[Data to use Boundary: Start]

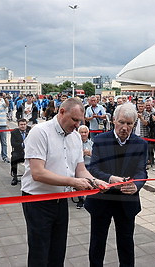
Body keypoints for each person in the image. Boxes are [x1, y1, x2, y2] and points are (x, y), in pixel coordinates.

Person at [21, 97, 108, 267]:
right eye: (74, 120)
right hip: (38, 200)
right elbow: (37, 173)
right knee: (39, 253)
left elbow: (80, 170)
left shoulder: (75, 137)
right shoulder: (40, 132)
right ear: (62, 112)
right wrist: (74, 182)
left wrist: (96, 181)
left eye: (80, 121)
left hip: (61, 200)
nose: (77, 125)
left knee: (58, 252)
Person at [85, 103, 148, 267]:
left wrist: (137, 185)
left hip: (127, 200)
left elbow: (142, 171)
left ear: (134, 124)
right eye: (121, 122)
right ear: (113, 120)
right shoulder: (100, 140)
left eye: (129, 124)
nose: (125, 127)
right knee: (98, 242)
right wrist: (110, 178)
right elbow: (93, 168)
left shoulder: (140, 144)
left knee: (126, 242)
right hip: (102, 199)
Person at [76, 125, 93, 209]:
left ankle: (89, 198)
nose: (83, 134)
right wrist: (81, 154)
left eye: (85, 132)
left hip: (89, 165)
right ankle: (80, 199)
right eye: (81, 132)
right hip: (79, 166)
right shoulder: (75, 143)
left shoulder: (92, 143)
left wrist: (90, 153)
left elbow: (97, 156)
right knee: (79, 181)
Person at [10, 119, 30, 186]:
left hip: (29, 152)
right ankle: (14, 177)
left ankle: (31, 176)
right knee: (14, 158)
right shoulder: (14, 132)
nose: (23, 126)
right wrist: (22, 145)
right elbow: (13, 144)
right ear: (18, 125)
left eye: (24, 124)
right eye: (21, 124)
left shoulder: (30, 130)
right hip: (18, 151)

[Data to use Boundary: End]

**What this task involves:**
With the pictures omitted, the entries are to be transcribed in full, exactly as they appear.

**Reply:**
Body keypoints for each person in the image. Boxes are [x1, y1, x2, y2] and points are (x, y), in pixel coordinates.

Person at [21, 97, 108, 267]:
right eye: (74, 120)
right hip: (38, 200)
right elbow: (37, 173)
right knee: (39, 253)
left elbow: (80, 170)
left shoulder: (75, 137)
right shoulder: (40, 132)
right ear: (62, 112)
right wrist: (74, 182)
left wrist: (96, 181)
left eye: (80, 121)
left hip: (61, 200)
nose: (77, 125)
left knee: (58, 252)
Person at [85, 103, 148, 267]:
left wrist: (137, 185)
left hip: (127, 200)
left elbow: (142, 171)
left ear: (134, 124)
right eye: (121, 122)
right ear: (113, 120)
right shoulder: (100, 140)
left eye: (129, 124)
nose: (125, 127)
right knee: (98, 242)
right wrist: (110, 178)
right elbow: (93, 168)
left shoulder: (140, 144)
left knee: (126, 242)
right hip: (102, 199)
Person at [76, 125, 93, 209]:
left ankle: (89, 198)
nose: (83, 134)
right wrist: (81, 154)
left eye: (85, 132)
left hip: (89, 165)
right ankle: (80, 199)
right eye: (81, 132)
right hip: (79, 166)
right shoulder: (75, 143)
left shoulder: (92, 143)
left wrist: (90, 153)
left elbow: (97, 156)
right knee: (79, 181)
Person at [10, 119, 30, 186]:
left hip: (29, 152)
right ankle: (14, 177)
left ankle: (31, 176)
right knee: (14, 158)
right shoulder: (14, 132)
nose: (23, 126)
right wrist: (22, 145)
right elbow: (13, 144)
right ear: (18, 125)
left eye: (24, 124)
right eye: (21, 124)
left shoulder: (30, 130)
right hip: (18, 151)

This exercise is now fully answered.